### Dataset records
# # # #

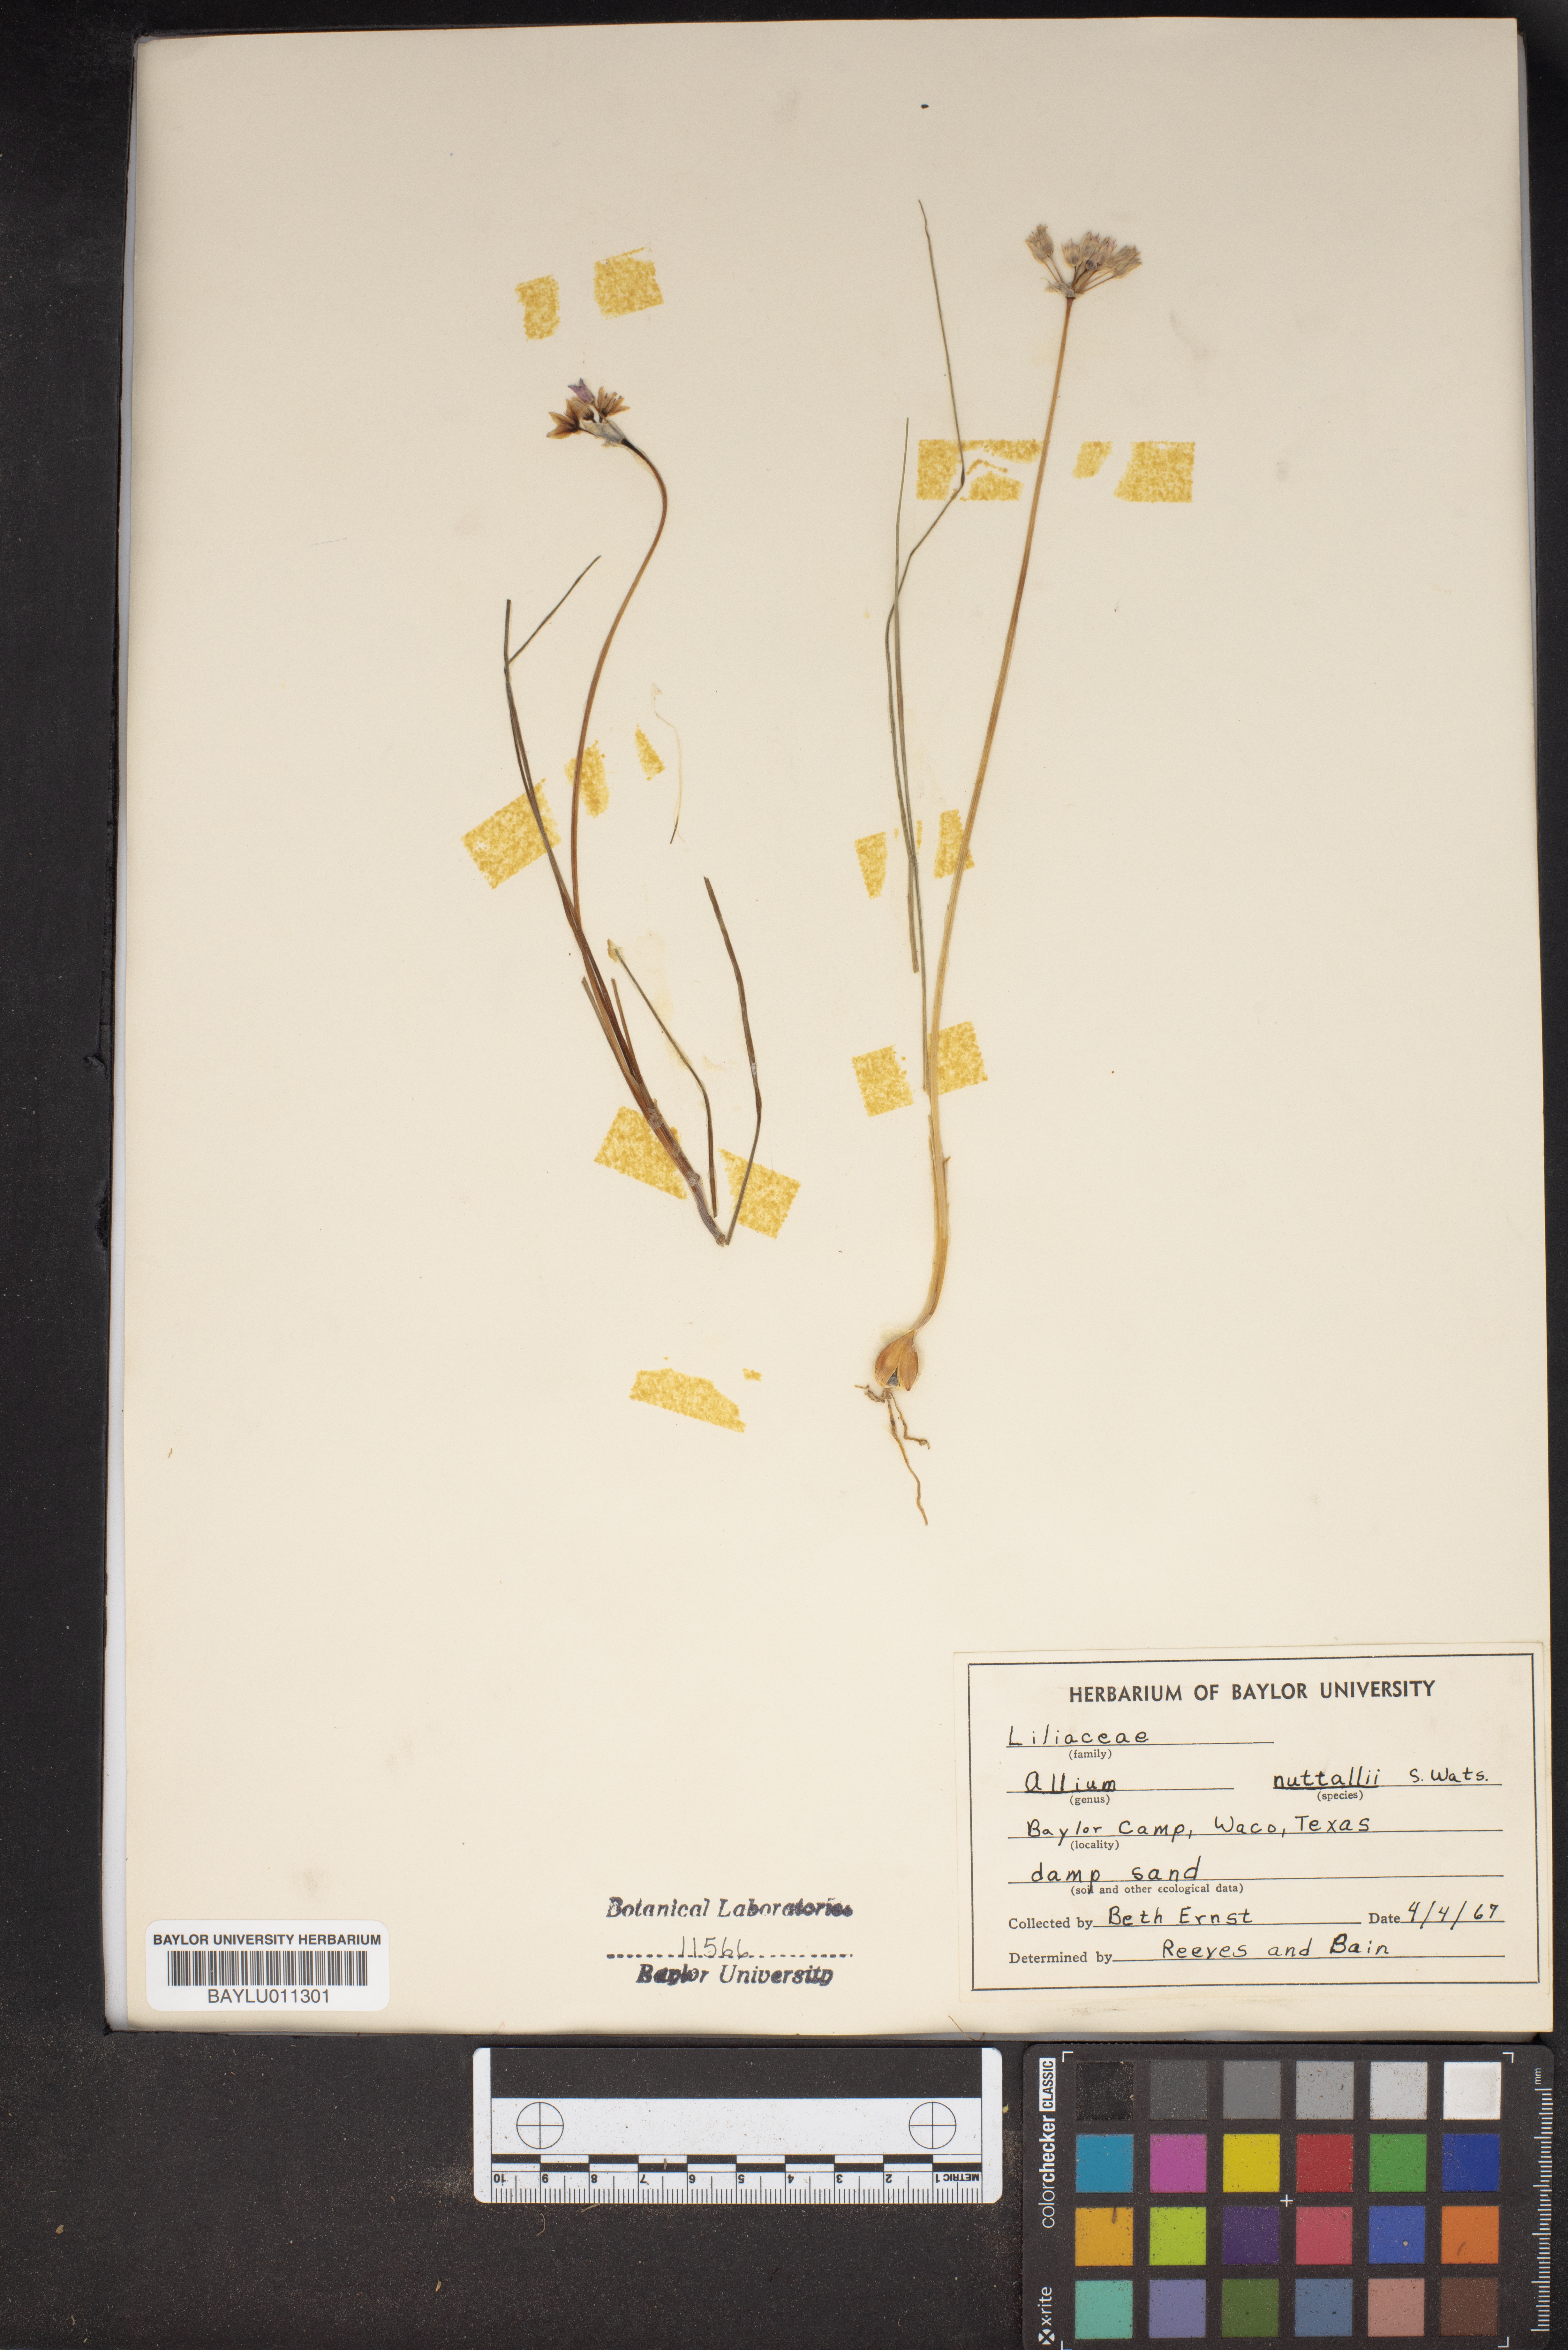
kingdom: Plantae
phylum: Tracheophyta
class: Liliopsida
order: Asparagales
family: Amaryllidaceae
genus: Allium
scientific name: Allium drummondii
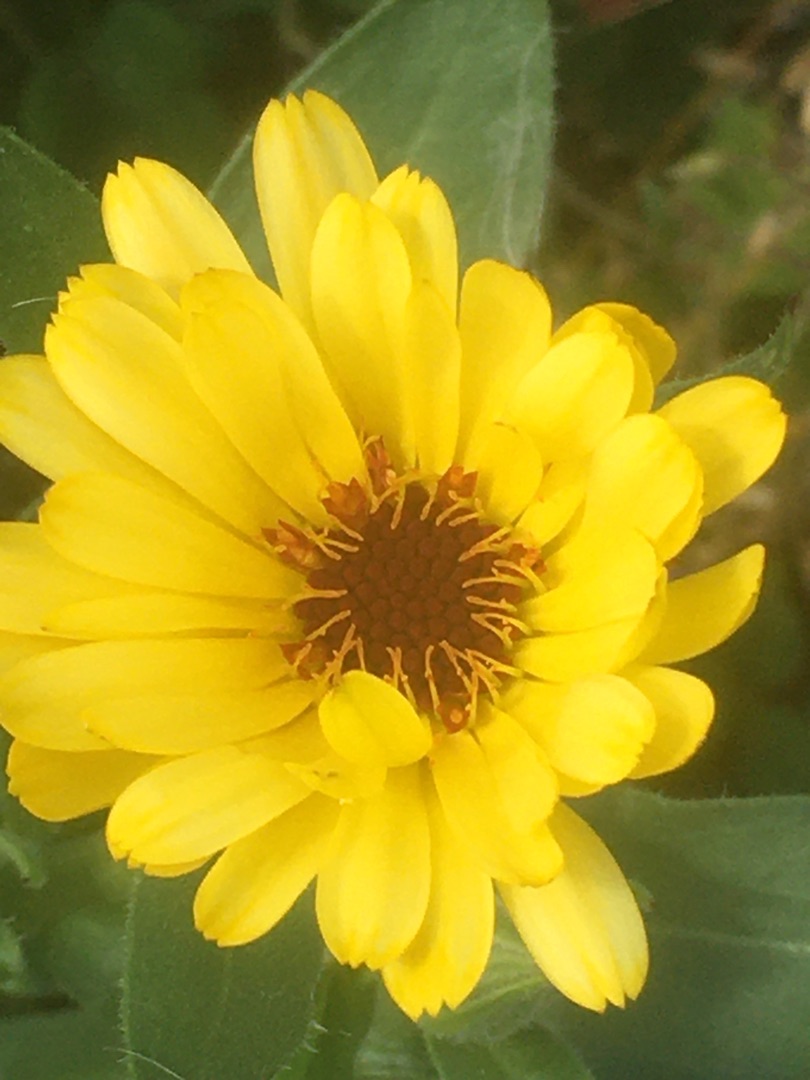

# # # #

### Aim of the exercise
Please reproduce every text line of the items above verbatim, leaving out the pictures.

### Answer to the problem
kingdom: Plantae
phylum: Tracheophyta
class: Liliopsida
order: Asparagales
family: Amaryllidaceae
genus: Allium
scientific name: Allium drummondii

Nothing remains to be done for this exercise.